The combination of Yervoy ipilimumab and Opdivo nivolumab missed the primary endpoint in Part A of the Phase 3 CheckMate-914 study evaluating the compounds as adjuvant therapy for renal cell carcinoma. The combination part of the study enrolled patients with localized renal cell carcinoma who have undergone full or partial removal of the kidney and are at moderate or high risk of relapse. The combination did not lead to a disease-free survival benefit in the adjuvant setting, even though it has shown survival benefits in other stages of RCC.

Delay for BeiGene’s tislelizumab BLA due to site inspection issues

FDA’s decision on an NDA for tislelizumab from BeiGene in esophageal cancer will be a signal to Chinese PD-1 developers of whether the door is still open to submissions based on non-US data for China prevalent indications, but they’ll have to wait longer than expected. After missing the July 12 PDUFA date, BeiGene announced that FDA deferred action on the BLA because it has been unable to conduct required inspections in China due to COVID-19 related travel restrictions. Tislelizumab is under review for second-line unresectable or metastatic esophageal squamous cell carcinoma.

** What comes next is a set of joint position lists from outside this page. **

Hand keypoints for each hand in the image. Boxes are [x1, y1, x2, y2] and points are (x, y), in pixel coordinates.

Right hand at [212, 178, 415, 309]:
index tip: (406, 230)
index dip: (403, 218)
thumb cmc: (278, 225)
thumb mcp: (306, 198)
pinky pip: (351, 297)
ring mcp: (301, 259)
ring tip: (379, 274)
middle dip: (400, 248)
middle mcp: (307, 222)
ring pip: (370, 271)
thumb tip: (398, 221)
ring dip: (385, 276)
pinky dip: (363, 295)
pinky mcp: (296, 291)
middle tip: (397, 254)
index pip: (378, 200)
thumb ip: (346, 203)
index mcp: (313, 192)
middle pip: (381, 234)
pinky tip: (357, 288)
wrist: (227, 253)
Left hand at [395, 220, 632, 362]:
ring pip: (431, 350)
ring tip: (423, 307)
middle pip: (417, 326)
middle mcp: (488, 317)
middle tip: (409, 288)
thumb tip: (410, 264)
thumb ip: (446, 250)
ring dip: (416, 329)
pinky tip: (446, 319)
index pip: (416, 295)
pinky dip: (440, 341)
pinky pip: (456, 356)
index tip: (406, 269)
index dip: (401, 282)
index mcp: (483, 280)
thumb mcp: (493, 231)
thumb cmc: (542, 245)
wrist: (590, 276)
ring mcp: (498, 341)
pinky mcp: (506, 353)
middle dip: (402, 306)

Keytruda plus chemoradiotherapy misses in head and neck cancer

The combination of Keytruda and concurrent chemoradiation therapy to treat unresected locally advanced head and neck squamous cell carcinoma missed the primary endpoint in a Phase 3 trial, serving as a reminder that label expansions could become more difficult to obtain as the PD-1 inhibitor’s list of indications grows. Merck & Co. reported that Keytruda plus chemoradiotherapy followed by a year of Keytruda maintenance therapy led to improvements in event-free survival that were not statistically significant over placebo plus chemoradiotherapy followed by cisplatin.

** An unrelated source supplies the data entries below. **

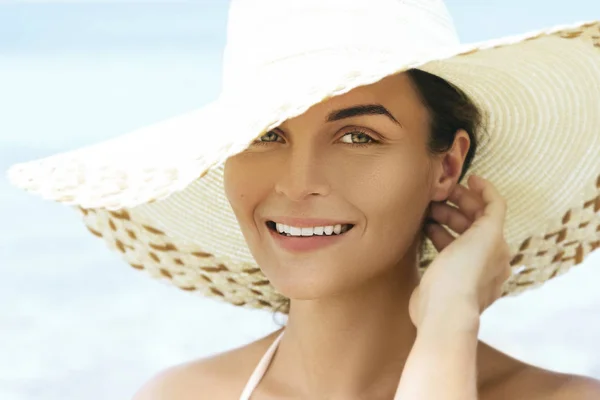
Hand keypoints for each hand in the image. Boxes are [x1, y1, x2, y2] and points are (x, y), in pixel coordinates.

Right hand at [409, 175, 511, 328]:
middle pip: (473, 222)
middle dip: (457, 203)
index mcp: (498, 247)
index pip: (493, 210)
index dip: (481, 191)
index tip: (465, 177)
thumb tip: (484, 189)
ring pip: (458, 235)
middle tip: (437, 192)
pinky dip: (437, 235)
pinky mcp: (448, 279)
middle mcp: (486, 259)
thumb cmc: (463, 273)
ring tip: (426, 209)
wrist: (443, 312)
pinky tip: (424, 229)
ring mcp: (466, 270)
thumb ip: (491, 209)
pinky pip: (445, 249)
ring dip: (445, 218)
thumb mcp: (486, 234)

MacroGenics closes head and neck cancer study combining enoblituzumab with checkpoint

MacroGenics said a higher-than-expected incidence of fatal hemorrhagic events in the CP-MGA271-06 study of enoblituzumab plus checkpoint inhibition in recurrent or metastatic squamous cell carcinoma of the head and neck was what led it to close the Phase II trial and halt treatment of the 62 patients already enrolled. Enoblituzumab is an Fc-optimized B7-H3-directed mAb that the company was investigating in combination with retifanlimab, an anti-PD-1 mAb or tebotelimab, a PD-1 × LAG-3 bispecific DART molecule. MacroGenics shares were off $0.25 to $3.25 in after-hours trading.

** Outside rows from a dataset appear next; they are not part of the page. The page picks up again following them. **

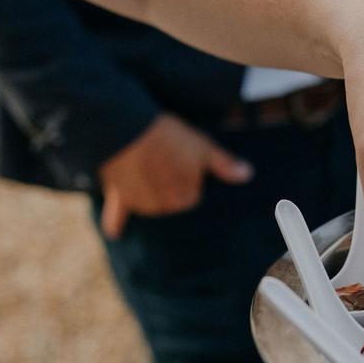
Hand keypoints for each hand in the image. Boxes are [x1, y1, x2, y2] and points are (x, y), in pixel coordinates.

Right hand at [98, 114, 251, 238]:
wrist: (127, 130)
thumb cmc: (168, 137)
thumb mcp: (203, 147)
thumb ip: (225, 165)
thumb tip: (247, 174)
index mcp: (186, 198)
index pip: (192, 194)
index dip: (188, 175)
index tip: (182, 160)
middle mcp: (165, 207)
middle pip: (171, 201)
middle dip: (169, 185)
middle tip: (163, 159)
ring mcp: (141, 204)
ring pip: (149, 203)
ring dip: (148, 191)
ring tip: (145, 164)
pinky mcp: (120, 197)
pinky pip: (117, 215)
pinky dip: (116, 223)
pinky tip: (116, 233)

Takeda returns rights to oncolytic virus from Turnstone

Takeda has returned rights it had held under a 2019 deal in which it paid $120 million upfront. Takeda said it is giving away RIVAL-01 from its pipeline for strategic reasons. The program is in a Phase 1/2 trial to treat solid tumors, as monotherapy and in combination with Keytruda. The pharma’s broader partnership with Turnstone Biologics is ongoing. The biotech will once again have full rights to the oncolytic virus, which encodes immunostimulatory factors FLT3LG, IL-12 and an antibody against CTLA-4. The deal with Takeda included another $900 million in milestones.